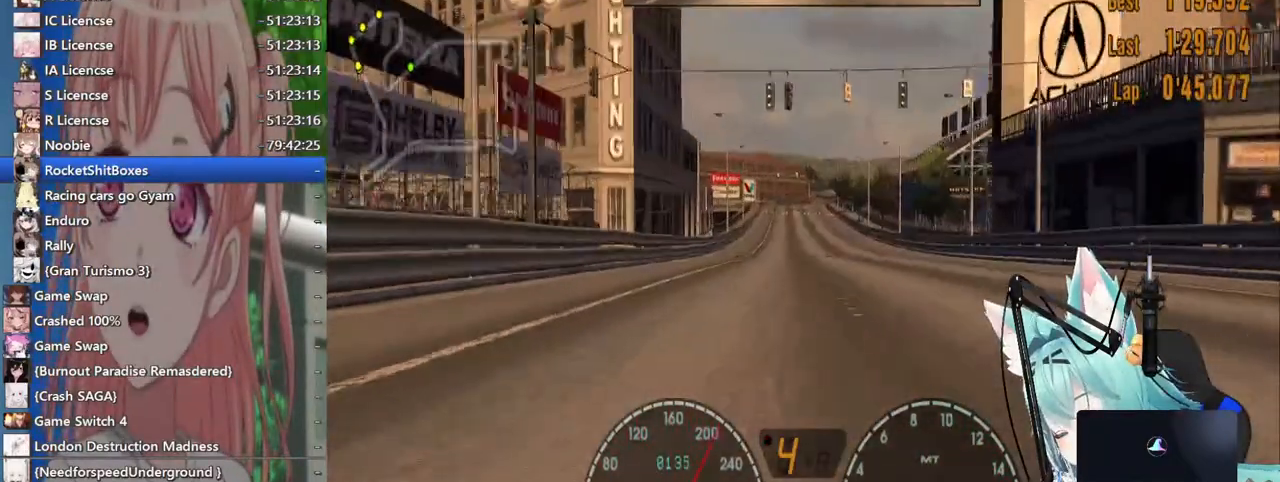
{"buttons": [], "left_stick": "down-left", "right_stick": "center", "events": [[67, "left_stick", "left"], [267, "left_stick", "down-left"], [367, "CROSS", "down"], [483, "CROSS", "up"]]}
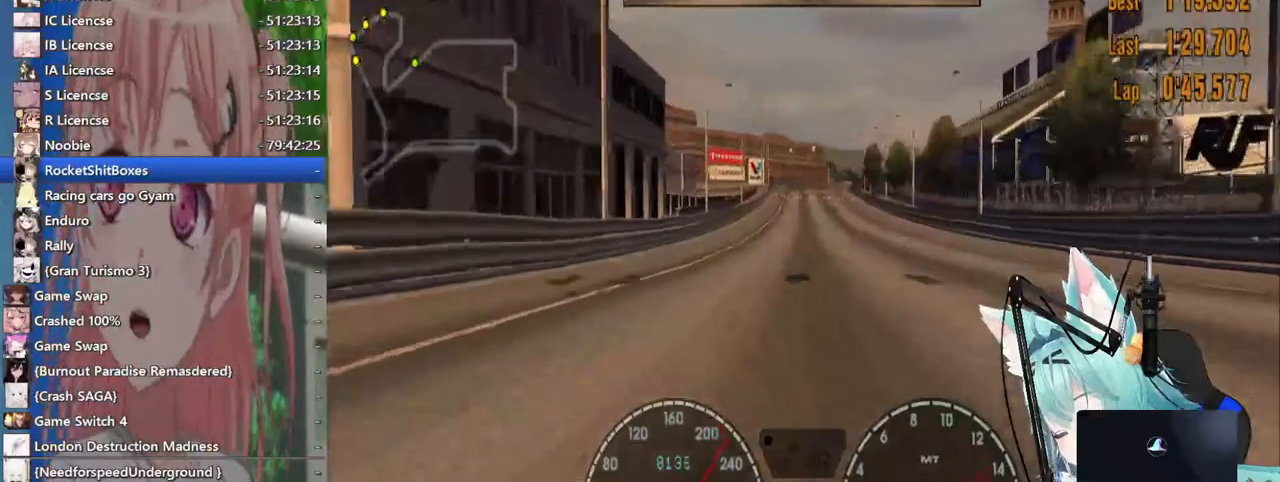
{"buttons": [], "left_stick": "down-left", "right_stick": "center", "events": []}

--

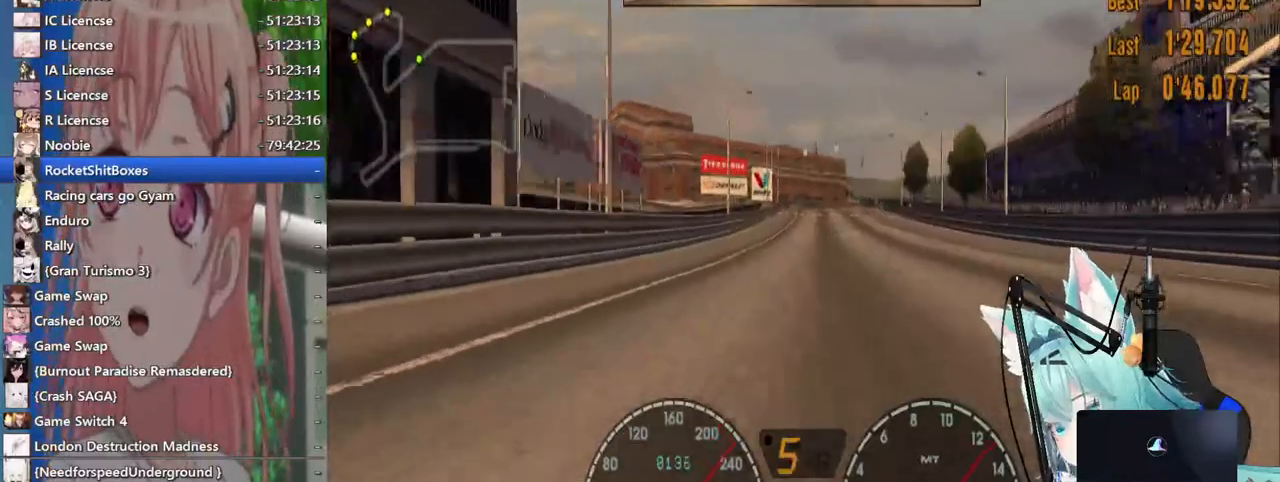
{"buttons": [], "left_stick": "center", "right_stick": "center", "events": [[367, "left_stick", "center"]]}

What you will do: Would you please give the number of lines in the data above that contain the string "down"? Reply with that number only.

Result of this task: 2